PPC Bid Calculator

Work out your max cost per click, break-even CPC, and a safe target bid from your numbers.

Runs entirely in your browser. Your numbers are never uploaded anywhere.

How to use this tool

This PPC bid optimization calculator turns three business numbers into the most you can safely pay per click. Enter the profit you make on a single conversion (revenue minus your costs of fulfilling it), the percentage of clicks that turn into conversions, and the share of that profit you want to keep as margin rather than hand back to the ad platform. Press Calculate bid and you will see your break-even CPC, your safe target CPC, and how much profit you keep on every click at that bid.

The formula: how max CPC is calculated

Break-even CPC = profit per conversion x conversion rate
Max (target) CPC = profit per conversion x conversion rate x (1 - target margin)
Profit kept per click = (break-even CPC) - (target CPC)

Conversion rate is used as a fraction here, so 4% becomes 0.04. The break-even CPC is the point where the average value a click brings in exactly equals what you pay for it, leaving zero profit. Your target margin is the slice of that value you refuse to spend, so subtracting it gives a safe CPC that still leaves money on the table for you. A higher conversion rate or higher profit per conversion both push your max cost per click up, while a larger target margin pulls your safe CPC down.

A real example

Say each sale earns you $80 in profit, 4% of your clicks convert into a sale, and you want to keep a 30% margin. Break-even CPC is 80 x 0.04 = $3.20, meaning if you pay more than $3.20 per click you lose money on average. To keep your 30% margin, your target CPC is 80 x 0.04 x 0.70 = $2.24. At that bid you keep $3.20 - $2.24 = $0.96 of profit on every click. So you would set your maximum CPC bid no higher than $2.24 and treat $3.20 as the hard ceiling you never cross.

Common questions

What is a safe CPC for my campaign?

A safe CPC is any bid below your break-even cost per click, with enough room left to hit the margin you need. This tool sets the target CPC by subtracting your chosen margin from break-even, so the bid it shows already protects your profit.

What is the difference between break-even CPC and target CPC?

Break-even CPC is the absolute maximum you can pay before a click costs you money. Target CPC is lower because it reserves a margin for profit. Bidding between zero and target CPC keeps you profitable; bidding between target and break-even shrinks your margin; bidding above break-even loses money.

How do I find my profit per conversion?

Take the revenue from one conversion and subtract every cost tied to delivering it, such as product cost, shipping, payment fees, and support. The number left over is your profit per conversion.
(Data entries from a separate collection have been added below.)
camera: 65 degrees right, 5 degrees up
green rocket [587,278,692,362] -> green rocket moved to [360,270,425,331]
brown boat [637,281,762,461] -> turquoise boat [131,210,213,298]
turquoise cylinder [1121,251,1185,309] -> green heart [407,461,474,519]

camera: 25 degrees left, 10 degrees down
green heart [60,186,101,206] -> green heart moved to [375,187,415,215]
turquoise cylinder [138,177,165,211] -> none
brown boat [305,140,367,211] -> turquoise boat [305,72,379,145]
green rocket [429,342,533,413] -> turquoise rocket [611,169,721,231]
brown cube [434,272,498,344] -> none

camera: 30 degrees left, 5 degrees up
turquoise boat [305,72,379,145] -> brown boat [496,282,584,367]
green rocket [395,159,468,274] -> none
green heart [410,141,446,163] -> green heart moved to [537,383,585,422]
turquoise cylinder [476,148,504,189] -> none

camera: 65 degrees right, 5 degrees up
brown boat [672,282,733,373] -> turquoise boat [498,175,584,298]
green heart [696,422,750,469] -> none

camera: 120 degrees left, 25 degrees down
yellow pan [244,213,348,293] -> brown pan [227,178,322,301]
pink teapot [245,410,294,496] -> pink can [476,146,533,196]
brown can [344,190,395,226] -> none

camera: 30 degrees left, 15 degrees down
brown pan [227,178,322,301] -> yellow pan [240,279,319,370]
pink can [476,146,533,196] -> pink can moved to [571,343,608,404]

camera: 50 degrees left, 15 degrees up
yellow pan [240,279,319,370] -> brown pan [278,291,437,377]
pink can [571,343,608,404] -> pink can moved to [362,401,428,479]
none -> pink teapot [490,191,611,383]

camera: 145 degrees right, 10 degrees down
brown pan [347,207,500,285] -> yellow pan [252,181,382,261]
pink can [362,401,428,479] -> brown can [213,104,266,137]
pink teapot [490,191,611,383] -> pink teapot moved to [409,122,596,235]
Use profit, not revenue, or the calculator will overstate how high you can safely bid.

Should I use my whole account conversion rate?

Use the conversion rate for the specific campaign, ad group, or keyword you are bidding on whenever you can. Blended account-wide rates hide the fact that some keywords convert far better than others, which leads to overbidding on weak terms and underbidding on strong ones.

Is this PPC bid calculator accurate enough to set real bids?

It gives a sound starting point based on your own averages, but real auctions, seasonality, and quality scores all move results. Treat the output as an educational estimate, not professional advice, and adjust as you gather live performance data.